Perhaps just as important as an individual player’s on field contribution, however, is his / her off-field impact. More specifically, fans want to see star players and star players do not necessarily mean players that solely help their teams win. Paul Pogba’s record breaking transfer fee to Manchester United is a good example of why off-field impact matters. Before Pogba stepped on the field for the Red Devils, Adidas was able to activate a social media campaign with substantial results. “At around midnight on 7th August, Adidas’ official Twitter account ‘accidentally” leaked a music video featuring Pogba, clad head to toe in Manchester United gear…The 48-second music video features Pogba dancing alongside Stormzy as he raps a verse from his song, ‘Nigo Duppy’. Instantly catchy and shareable, the video had been viewed six million times on Twitter by the end of the day. To put that in perspective, Pogba’s six million views in a day dwarfs the 318,000 views that Granit Xhaka’s Arsenal announcement video received, and dominates the 278,000 achieved by Chelsea’s account as they unveiled N’Golo Kante.” Pogba’s star power translated into immediate success for both United and Adidas.

Pogba also shows how player valuations are highly context dependent and can vary widely by team. For starters, a value of a win varies drastically by team, especially in a sport that financially rewards positive performance as much as European soccer. Two additional league wins for Arsenal FC in 2016/2017 would have resulted in a champions league spot and a nice paycheck of $14 million. Contrast that to fellow London club West Ham where two additional wins would have moved them from 11th to 9th which would lead to no monetary reward. In addition, a player’s ability to command attention will be different on different teams. For example, seven out of the top-ten selling jerseys in MLS came from European players in 2016 that had previously played for long stretches on the continent. While the star power of someone like David Villa has faded in La Liga in Spain, these type of players do have the ability to generate significant revenue for teams in the MLS that is not dependent on how much or how well they play in the MLS.  

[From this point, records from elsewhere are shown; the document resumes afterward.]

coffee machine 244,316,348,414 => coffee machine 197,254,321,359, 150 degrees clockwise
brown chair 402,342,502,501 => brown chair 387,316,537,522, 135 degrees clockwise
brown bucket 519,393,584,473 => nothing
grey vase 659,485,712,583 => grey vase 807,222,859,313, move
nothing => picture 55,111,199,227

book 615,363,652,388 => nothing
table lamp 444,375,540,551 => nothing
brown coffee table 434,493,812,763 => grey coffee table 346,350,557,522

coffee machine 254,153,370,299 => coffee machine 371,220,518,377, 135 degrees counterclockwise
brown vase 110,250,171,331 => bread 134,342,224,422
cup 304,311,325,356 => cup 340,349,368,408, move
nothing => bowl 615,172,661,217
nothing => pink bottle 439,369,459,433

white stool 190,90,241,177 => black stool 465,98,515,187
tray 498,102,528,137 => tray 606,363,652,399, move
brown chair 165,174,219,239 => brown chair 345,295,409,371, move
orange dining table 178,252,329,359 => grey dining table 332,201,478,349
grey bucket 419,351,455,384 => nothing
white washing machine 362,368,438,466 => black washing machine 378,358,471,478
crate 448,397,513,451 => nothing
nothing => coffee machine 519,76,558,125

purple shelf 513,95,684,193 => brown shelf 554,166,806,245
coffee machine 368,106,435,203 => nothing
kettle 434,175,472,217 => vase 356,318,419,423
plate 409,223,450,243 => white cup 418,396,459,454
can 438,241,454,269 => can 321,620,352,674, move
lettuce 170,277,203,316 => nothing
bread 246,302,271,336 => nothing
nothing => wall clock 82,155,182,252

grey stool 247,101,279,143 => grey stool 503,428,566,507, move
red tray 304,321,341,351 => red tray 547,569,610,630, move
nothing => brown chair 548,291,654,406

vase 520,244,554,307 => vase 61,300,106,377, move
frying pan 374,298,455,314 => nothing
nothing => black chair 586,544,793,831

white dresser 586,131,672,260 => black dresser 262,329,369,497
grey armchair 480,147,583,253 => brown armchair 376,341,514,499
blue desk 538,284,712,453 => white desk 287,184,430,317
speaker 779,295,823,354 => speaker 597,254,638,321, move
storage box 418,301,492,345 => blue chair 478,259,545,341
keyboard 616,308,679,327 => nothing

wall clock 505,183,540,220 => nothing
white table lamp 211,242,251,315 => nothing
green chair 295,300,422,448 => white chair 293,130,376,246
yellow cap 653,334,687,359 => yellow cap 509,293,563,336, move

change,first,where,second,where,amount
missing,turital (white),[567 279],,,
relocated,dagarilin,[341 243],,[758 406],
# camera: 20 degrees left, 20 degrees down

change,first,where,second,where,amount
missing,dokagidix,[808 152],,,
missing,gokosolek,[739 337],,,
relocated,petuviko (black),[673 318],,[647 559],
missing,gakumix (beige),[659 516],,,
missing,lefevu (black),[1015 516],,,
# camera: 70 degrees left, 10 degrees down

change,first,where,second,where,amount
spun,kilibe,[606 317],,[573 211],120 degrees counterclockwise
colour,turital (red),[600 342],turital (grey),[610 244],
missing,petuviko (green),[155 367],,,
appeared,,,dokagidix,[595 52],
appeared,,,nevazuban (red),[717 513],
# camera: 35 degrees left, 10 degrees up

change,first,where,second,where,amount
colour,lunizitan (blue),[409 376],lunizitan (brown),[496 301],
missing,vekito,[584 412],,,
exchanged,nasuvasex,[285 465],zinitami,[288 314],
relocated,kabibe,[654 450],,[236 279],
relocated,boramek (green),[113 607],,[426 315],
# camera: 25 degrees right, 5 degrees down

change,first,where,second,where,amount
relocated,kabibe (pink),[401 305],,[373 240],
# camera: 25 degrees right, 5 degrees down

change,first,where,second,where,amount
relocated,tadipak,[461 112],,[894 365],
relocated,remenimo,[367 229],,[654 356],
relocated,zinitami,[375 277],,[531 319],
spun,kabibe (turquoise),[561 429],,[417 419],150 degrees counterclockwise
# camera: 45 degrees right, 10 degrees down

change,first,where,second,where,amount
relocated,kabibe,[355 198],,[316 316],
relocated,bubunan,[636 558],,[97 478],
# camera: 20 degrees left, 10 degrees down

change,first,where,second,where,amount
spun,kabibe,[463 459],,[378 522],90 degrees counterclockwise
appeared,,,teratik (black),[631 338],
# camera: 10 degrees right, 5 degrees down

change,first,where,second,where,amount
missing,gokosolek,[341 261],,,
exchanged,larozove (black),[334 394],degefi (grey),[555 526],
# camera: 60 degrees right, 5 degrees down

Block Six Analytics Revenue Above Replacement (RAR) is designed specifically to examine how a player’s on-field and off-field performance helps a team generate top-line revenue growth. We first determine how much of a team’s revenue is generated by on-field and off-field performance. We then determine an athlete’s contribution to winning and his / her overall ability to engage with fans, media, and sponsors in ways that generate revenue for a team. Therefore, RAR calculates the revenue a player would generate given a specific team at a specific time using a comprehensive, data-driven, and context dependent starting point in evaluating players. Taking this approach enables us answer the question about how much a player is worth.